[Exercise brief] Which rows below contain the string "Handwerker"? Select and copy each of those rows in full, matching case exactly.

#####

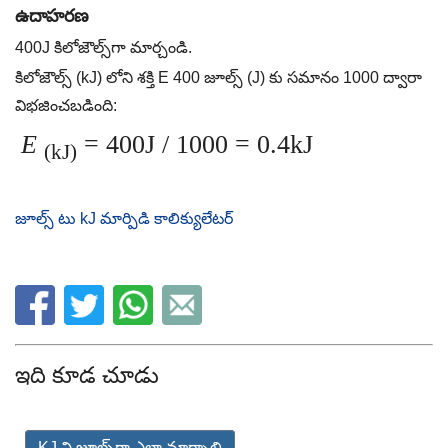
ఉదాహరణ
400J కిలోజౌల్స్‌గా మార్చండి.
కిలోజౌల్స్ (kJ) లోని శక్తి E 400 జూల్స్ (J) కు సమానం 1000 ద్వారా
విభజించబడింది:
E
= 400J / 1000 = 0.4kJ
(kJ)
జూల్స్ టు kJ మార్పిడి కాలిక్యులేటర్
ఇది కూడ చూడు
KJ ని జూల్స్‌గా ఎలా మార్చాలి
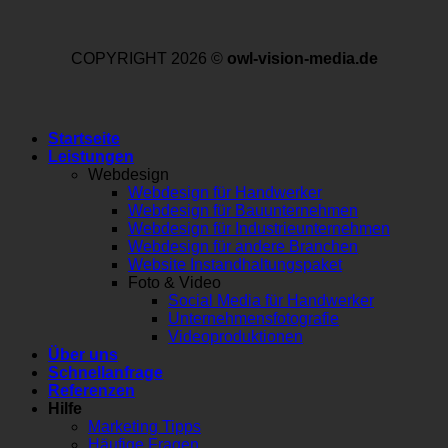
COPYRIGHT 2026 ©
owl-vision-media.de
Startseite
Leistungen
Webdesign
Webdesign für Handwerker
Webdesign für Bauunternehmen
Webdesign für Industrieunternehmen
Webdesign für andere Branchen
Website Instandhaltungspaket
Foto & Video
Social Media für Handwerker
Unternehmensfotografie
Videoproduktionen
Über uns
Schnellanfrage
Referenzen
Hilfe
Marketing Tipps
Häufige Fragen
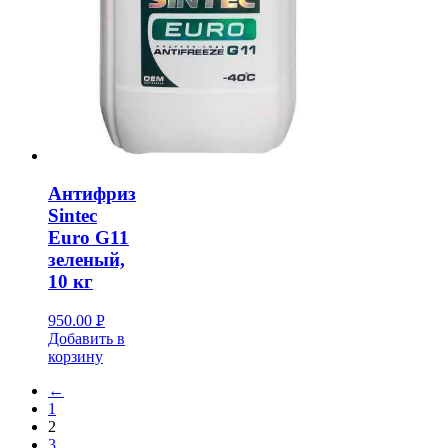
Антифриз
Sintec
Euro G11
зеленый,
10 кг
950.00
Р
Добавить в
УБ.
корзину
←
1
2
3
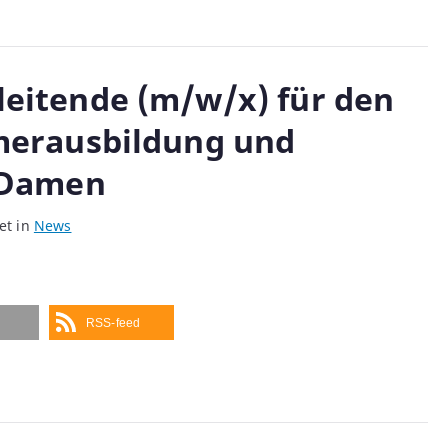
itende (m/w/x) für den
merausbildung und
 Damen
et in
News
RSS-feed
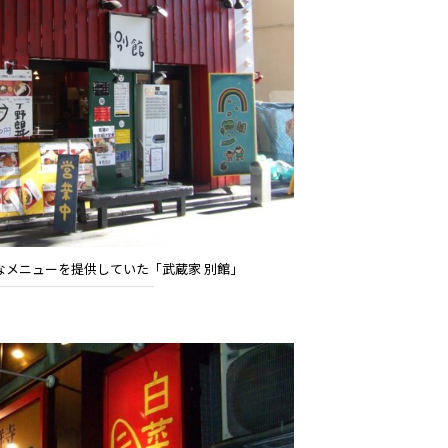
なメニューを提供していた「武蔵家 別館」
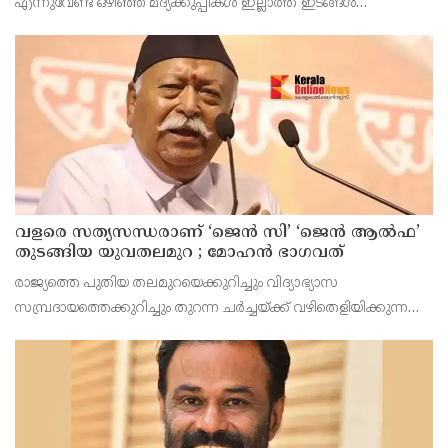
എന്നുവേണ്ട ഒഴിഞ്ഞ മദ്യക്കുപ്പികള്‍ ഇല്ലാത്ത ഇടങ്ങള്‍
തീരുമാനമോ?
അപൂര്‍വമാണ്.
വളരെ സത്യസന്ധരാണ് ‘ജെൻ സി’ ‘ജെൻ ആൽഫ’
തുടങ്ങിയ യുവതലമുറ ; മോഹൻ ഭാഗവത്
രാജ്യത്തെ പുതിയ തലമുറയെക്കുറിച്ചും വിദ്യാഭ്യാസ
സമ്പ്രദായത്തെക്കുറിച്ചും തുറന്ന ചർച്ചയ്ക്ക് വഴിതെളിയിക്കുന്ന
നിർണ്ണായക പ്രസ്താവനയുമായി ആർ.എസ്.എസ് മേധാവി
മോഹൻ ഭാഗവത് രംഗത്ത്. നിലവിലെ തലമുറയെക്കാൾ വളരെ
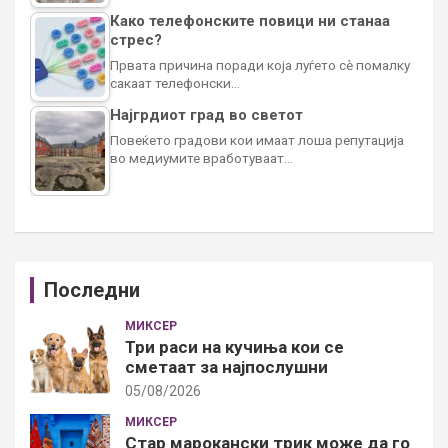
Како телефонските повици ни станаа
стрес?
Првата причина поради која луѓето сè помалку
сакаат телефонски…
Најгрдиот град во светот
Повеќето градови кои имаат лоша репутација
во медиумите вработуваат…
Последни
МИКСЕР
Три раси на кучиња кои се
сметаат за најпослушни
05/08/2026
МИКСЕР
Стар марокански трик може да го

#####

[Reply to the exercise]
Webdesign für Handwerker
Social Media für Handwerker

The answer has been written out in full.